The study’s authors have affiliations with the Center for Life in Extreme Environments (Eppley/Rosentstiel), the Center for Climate and Aerosol Research (Pankow/Rosenstiel) and the Institute for Sustainable Solutions (Pankow/Rosenstiel).

Before this study, moss reproduction was primarily thought to depend on individual sperm swimming through a water layer between male and female plants.

Though recent research has hinted that microarthropods help disperse sperm in mosses, nothing was known about whether moss plants, like flowering plants, also use chemical signals to entice animal visitation.

As part of research into species that live in “extreme” environments, Eppley and Rosenstiel, both faculty members of PSU’s Center for Life in Extreme Environments, have studied mosses for years.

Mosses are one of the most adaptive species on Earth and one of the few found on all seven continents, including Antarctica.

The mosses used in this study are “what grows on our rooftops here in Portland,” which are fairly hostile environments for plant life, Rosenstiel said.

Working with James Pankow, the team analyzed the biogenic volatile organic compounds (VOCs) of the mosses, essentially creating a unique chemical profile of the plants’ emissions.

The results showed distinct “scents” for male and female mosses. Development of new state-of-the-art approaches for measuring VOCs at PSU enabled the discovery of this unknown pollination-like syndrome.

Mosses and microarthropods represent two of Earth’s most ancient terrestrial lineages, dating back at least 450 million years.

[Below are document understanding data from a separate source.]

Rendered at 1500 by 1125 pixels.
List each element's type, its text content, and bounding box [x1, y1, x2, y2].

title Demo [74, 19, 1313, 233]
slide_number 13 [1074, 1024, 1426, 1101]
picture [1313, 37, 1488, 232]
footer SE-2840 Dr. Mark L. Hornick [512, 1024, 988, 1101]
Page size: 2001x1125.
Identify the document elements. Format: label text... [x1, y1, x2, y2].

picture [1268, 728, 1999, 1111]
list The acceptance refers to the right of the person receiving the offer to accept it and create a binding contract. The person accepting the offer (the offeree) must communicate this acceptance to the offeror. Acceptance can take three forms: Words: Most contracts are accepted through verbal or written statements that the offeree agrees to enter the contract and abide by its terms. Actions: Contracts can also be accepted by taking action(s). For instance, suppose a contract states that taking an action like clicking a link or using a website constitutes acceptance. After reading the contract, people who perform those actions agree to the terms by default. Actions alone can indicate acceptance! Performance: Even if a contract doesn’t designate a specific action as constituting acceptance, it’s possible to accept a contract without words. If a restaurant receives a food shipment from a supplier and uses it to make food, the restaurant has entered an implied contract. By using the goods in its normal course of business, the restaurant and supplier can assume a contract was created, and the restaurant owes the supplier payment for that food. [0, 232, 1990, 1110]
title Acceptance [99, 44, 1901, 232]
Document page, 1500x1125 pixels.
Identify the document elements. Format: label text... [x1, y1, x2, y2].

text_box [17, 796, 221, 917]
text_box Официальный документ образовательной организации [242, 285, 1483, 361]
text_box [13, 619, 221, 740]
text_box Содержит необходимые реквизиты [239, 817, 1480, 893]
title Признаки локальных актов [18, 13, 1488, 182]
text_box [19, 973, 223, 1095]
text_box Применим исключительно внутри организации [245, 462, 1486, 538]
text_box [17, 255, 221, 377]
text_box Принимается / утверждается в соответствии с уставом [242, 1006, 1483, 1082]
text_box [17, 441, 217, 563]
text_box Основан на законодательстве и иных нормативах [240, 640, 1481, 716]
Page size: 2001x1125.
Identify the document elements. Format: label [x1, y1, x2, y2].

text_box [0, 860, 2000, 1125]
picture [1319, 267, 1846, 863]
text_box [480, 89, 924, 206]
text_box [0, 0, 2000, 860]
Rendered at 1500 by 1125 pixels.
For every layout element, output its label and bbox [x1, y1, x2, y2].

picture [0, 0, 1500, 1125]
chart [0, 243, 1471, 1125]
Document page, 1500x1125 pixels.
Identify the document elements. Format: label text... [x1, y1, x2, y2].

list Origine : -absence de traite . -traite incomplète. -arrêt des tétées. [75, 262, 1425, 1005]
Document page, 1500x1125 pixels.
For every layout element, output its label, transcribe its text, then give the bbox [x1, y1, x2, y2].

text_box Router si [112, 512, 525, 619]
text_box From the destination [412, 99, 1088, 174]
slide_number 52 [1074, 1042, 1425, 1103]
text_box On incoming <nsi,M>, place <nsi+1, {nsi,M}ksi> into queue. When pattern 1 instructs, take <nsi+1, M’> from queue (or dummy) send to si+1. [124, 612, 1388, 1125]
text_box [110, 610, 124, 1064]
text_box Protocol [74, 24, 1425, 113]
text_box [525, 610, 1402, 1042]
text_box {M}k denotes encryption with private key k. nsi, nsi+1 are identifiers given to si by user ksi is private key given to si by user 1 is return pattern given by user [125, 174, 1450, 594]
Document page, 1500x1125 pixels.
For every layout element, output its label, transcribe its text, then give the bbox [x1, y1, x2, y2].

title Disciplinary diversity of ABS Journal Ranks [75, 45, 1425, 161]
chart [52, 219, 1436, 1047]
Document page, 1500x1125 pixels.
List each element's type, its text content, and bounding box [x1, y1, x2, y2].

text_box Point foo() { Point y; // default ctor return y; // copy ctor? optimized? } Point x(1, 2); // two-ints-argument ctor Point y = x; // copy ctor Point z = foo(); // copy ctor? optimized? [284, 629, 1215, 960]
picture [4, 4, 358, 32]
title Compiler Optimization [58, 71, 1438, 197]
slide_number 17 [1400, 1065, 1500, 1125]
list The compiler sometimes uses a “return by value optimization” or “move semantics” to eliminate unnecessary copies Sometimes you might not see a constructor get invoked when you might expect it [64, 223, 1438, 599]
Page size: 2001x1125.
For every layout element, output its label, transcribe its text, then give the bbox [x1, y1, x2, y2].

These results suggest that microarthropods not only likely impact the ecology of mosses found throughout Portland and the Pacific Northwest but that these microscopic friends may have played a key role in shaping the evolution of plants, ultimately leading to the many insect-pollinated crops on which humans have come to rely.

Funding for this research was provided by 3M Corporation and the National Science Foundation.